Señor me has mirado a los ojos
Pensé que lo estaba soñando. Tuve que levantarme de la cama, ir al lavamanos y mojarme la cara para corroborar que, en efecto, estaba despierto. Volví a mi habitación, tratando de mentalizarme que todo lo había imaginado… pero no, mi sangre de nuevo se congeló al ver su mirada aterradora.
Esa noche había optado por dormir contra la cabecera de mi cama. Fue uno de los días más calurosos que recuerde en la Ciudad de México, por eso busqué que el aire entrara por la ventana y refrescara un poco mi cuerpo.
Fue entonces que miré el crucifijo que estaba frente a mí, ese que mi madre colocó desde que yo era un niño para que “Jesusito me cuidara”. Pero el hijo de Dios que estaba clavado en esa cruz, en esas horas de mi juventud, estaba enfadado… primero soltó una de sus manos ensangrentadas, después levantó la cabeza rodeada por una corona de espinas, abrió los ojos y fijó su mirada hacia mí, esbozando una sonrisa macabra.
Sus ojos externaban una furia descomunal que me atravesaban el cuerpo como si fueran dos espadas con un filo letal.

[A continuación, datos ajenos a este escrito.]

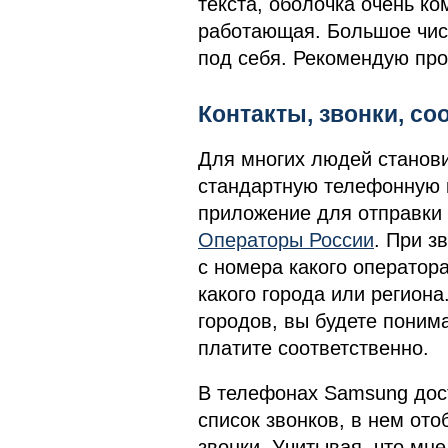
текста, оболочка очень к
работающая. Большое чис
под себя. Рекомендую про
Контакты, звонки, с
Для многих людей станови
стандартную телефонную к
приложение для отправки
Операторы России
. При з
с номера какого оператора
какого города или региона
городов, вы будете поним
платите соответственно.
В телефонах Samsung дос
список звонков, в нем ото
звонки. Учитывая, что мн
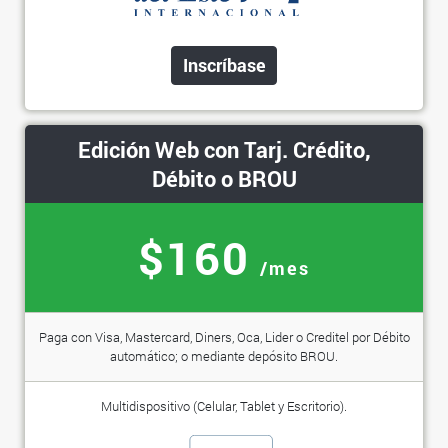
Inscríbase
Edición Web con Tarj. Crédito,
Débito o BROU
$160
/mes
Paga con Visa, Mastercard, Diners, Oca, Lider o Creditel por Débito
automático; o mediante depósito BROU.
Multidispositivo (Celular, Tablet y Escritorio).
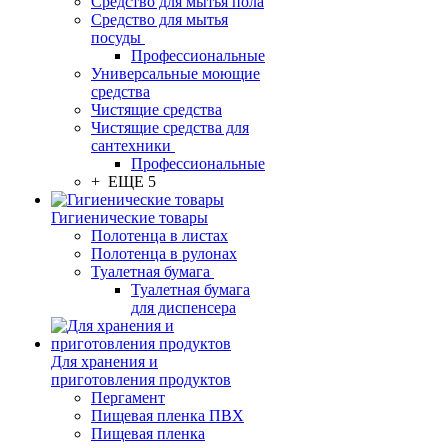
Средство для мытья пола
Средство для мытья
посуды
Профессиональные
Универсальные моющие
средства
Чистящие средства
Чистящие средства для
сантехники
Профессиональные
+ ЕЩЕ 5
Гигиенические товары
Полотенца в листах
Полотенца в рулонах
Туалетная бумага
Туалетная бумага
для диспенсера
Для хранения и
приготовления продуктов
Пергамент
Пищевая пленка ПВХ
Пищевая пленка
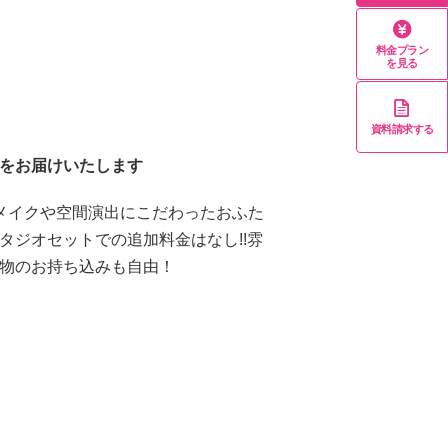
料金プラン
を見る
資料請求する
をお届けいたします
メイクや空間演出にこだわったおふた
タジオセットでの追加料金はなし!!雰
物のお持ち込みも自由！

De pronto me quedé paralizado y observando como la imagen pegaba carcajadas endemoniadas, cuyo silencio era más perturbador que un grito de ultratumba.

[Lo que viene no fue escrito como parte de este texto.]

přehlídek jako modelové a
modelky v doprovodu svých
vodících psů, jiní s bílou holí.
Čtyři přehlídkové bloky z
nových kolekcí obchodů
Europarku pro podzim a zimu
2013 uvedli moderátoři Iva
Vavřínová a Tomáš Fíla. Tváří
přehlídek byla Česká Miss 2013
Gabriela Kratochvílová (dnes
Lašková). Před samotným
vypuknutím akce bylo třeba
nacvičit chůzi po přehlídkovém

Y no sólo eso, el cristo de mi pared extendió uno de sus brazos y con su mano me señaló de forma acusatoria, como si hubiera querido recriminarme por todos los pecados que he cometido.
O tal vez se trató de un artilugio de Satanás que a través de ese ídolo de cerámica quiso jugarme el momento más horrible y aterrador que he pasado en mi vida.
Desde ese entonces, hace ya casi 30 años, me es complicado entrar a una iglesia ver u orar frente a una figura de Jesús, pues tengo el temor de que vuelva a voltear y mirarme con esos ojos demoniacos.